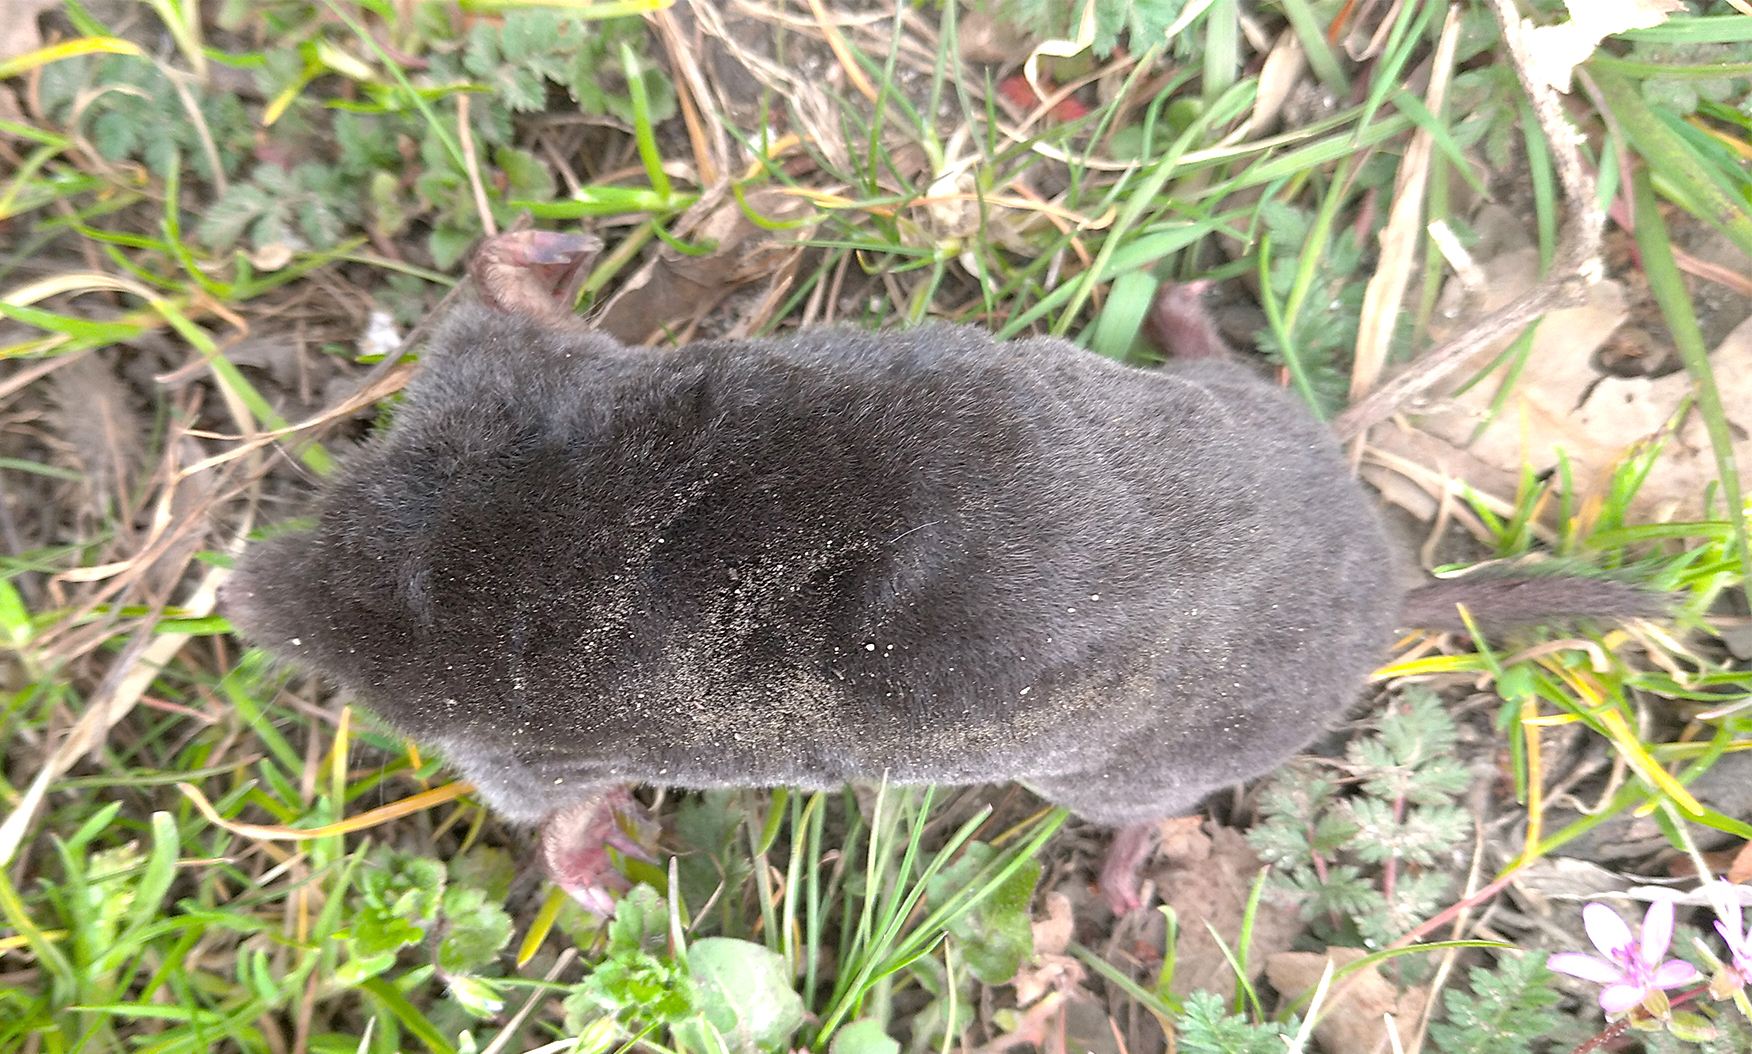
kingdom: Animalia
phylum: Chordata
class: Mammalia
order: Soricomorpha
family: Talpidae
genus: Talpa
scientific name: Talpa europaea
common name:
|---|
What you should do: Render every line of the listing above as a numbered list, omitting any blank lines. Leave the picture out of the result.

Response:
1. kingdom: Animalia
2. phylum: Chordata
3. class: Mammalia
4. order: Soricomorpha
5. family: Talpidae
6. genus: Talpa
7. scientific name: Talpa europaea
8. common name:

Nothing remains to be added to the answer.